─── Task input
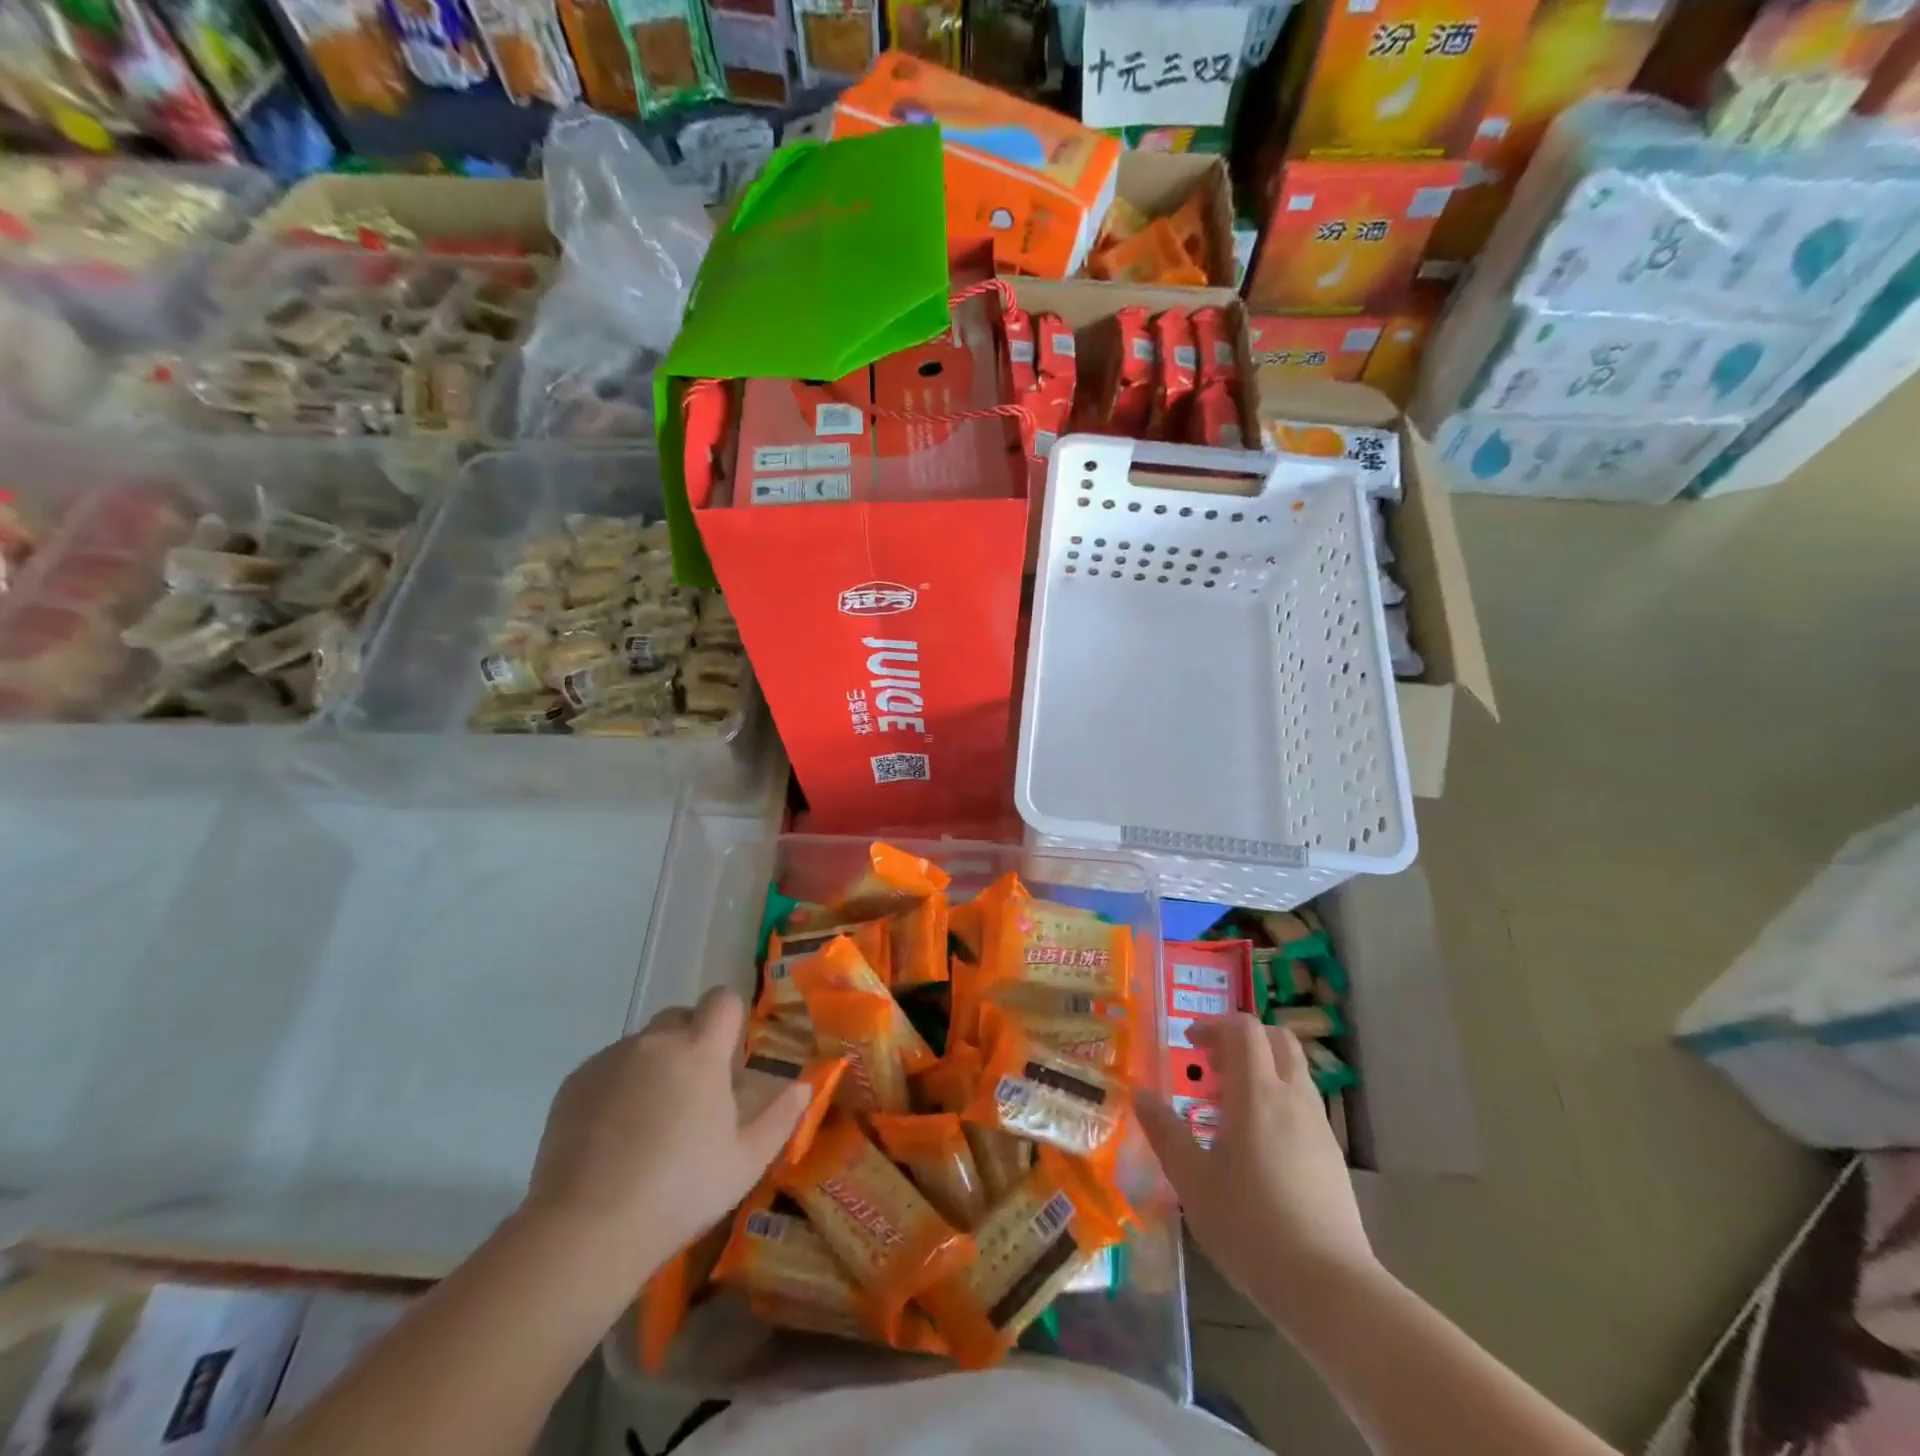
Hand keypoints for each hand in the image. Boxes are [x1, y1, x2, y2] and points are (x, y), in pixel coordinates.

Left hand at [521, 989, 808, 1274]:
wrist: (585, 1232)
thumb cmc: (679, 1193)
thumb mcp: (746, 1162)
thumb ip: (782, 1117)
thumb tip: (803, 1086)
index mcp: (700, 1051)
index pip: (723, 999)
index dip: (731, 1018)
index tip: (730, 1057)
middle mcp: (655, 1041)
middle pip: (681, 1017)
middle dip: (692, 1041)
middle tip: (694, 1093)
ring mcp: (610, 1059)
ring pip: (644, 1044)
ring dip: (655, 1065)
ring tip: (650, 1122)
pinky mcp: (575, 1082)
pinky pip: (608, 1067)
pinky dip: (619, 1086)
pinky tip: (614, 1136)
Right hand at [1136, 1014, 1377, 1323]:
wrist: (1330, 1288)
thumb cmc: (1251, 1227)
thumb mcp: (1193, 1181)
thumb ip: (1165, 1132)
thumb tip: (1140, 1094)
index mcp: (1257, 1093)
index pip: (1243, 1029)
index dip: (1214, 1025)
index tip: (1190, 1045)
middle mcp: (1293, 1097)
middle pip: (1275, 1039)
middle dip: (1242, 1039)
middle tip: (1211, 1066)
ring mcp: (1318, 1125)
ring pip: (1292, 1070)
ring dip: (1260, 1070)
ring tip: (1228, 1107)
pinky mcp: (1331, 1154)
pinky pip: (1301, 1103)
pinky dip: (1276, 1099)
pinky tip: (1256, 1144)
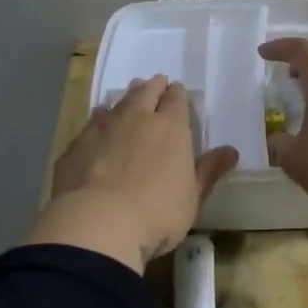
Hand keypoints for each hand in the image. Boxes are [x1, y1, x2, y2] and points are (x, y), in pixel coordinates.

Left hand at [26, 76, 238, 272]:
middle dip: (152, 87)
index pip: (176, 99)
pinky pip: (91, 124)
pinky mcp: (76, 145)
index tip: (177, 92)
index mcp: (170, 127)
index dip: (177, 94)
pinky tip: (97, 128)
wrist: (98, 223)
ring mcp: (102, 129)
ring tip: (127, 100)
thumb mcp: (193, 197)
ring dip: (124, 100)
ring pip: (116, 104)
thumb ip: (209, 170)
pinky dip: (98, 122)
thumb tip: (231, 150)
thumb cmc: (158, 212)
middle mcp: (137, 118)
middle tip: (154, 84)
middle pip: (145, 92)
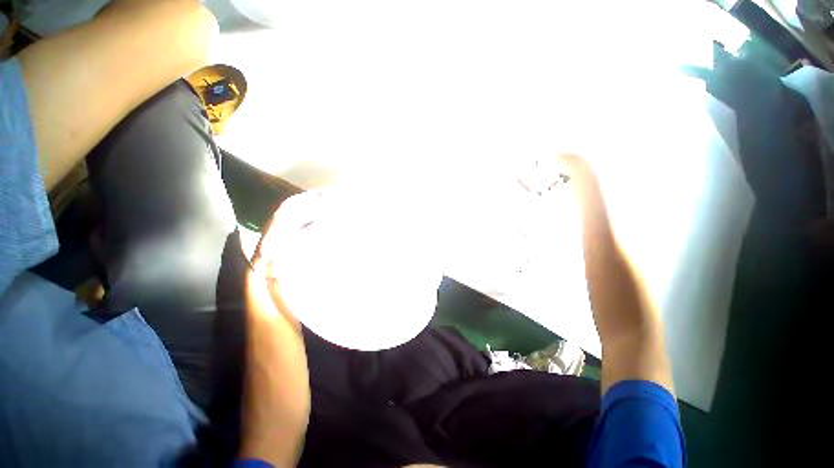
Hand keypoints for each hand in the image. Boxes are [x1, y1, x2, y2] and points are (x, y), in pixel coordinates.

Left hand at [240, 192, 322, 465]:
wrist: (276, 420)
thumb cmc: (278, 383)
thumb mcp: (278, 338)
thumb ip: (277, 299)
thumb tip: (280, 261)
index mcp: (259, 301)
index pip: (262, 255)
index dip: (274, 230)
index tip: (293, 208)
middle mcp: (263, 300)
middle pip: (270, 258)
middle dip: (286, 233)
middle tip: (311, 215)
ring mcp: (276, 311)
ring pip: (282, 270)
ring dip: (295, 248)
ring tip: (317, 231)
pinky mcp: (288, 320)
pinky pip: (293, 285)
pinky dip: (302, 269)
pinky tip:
──────
* _About this task_:
Everything from the first line of the listing above through the line that contains "middle dip: (692, 1041)" is to be restated word for word, minus the pictures.

* _Response area_:
Hand keypoints for each hand in the image. Boxes are [x1, y1, x2, y2] and points are (x, y), in pixel coordinates.

Left hand at [521, 989, 808, 1274]:
wrist: (585, 1232)
thumb cmc: (679, 1193)
thumb mcp: (746, 1162)
thumb ip: (782, 1117)
thumb tip: (803, 1086)
index mcp: (700, 1051)
index pip: (723, 999)
index dip: (731, 1018)
index tip: (730, 1057)
middle mcp: (655, 1041)
middle pip: (681, 1017)
middle dip: (692, 1041)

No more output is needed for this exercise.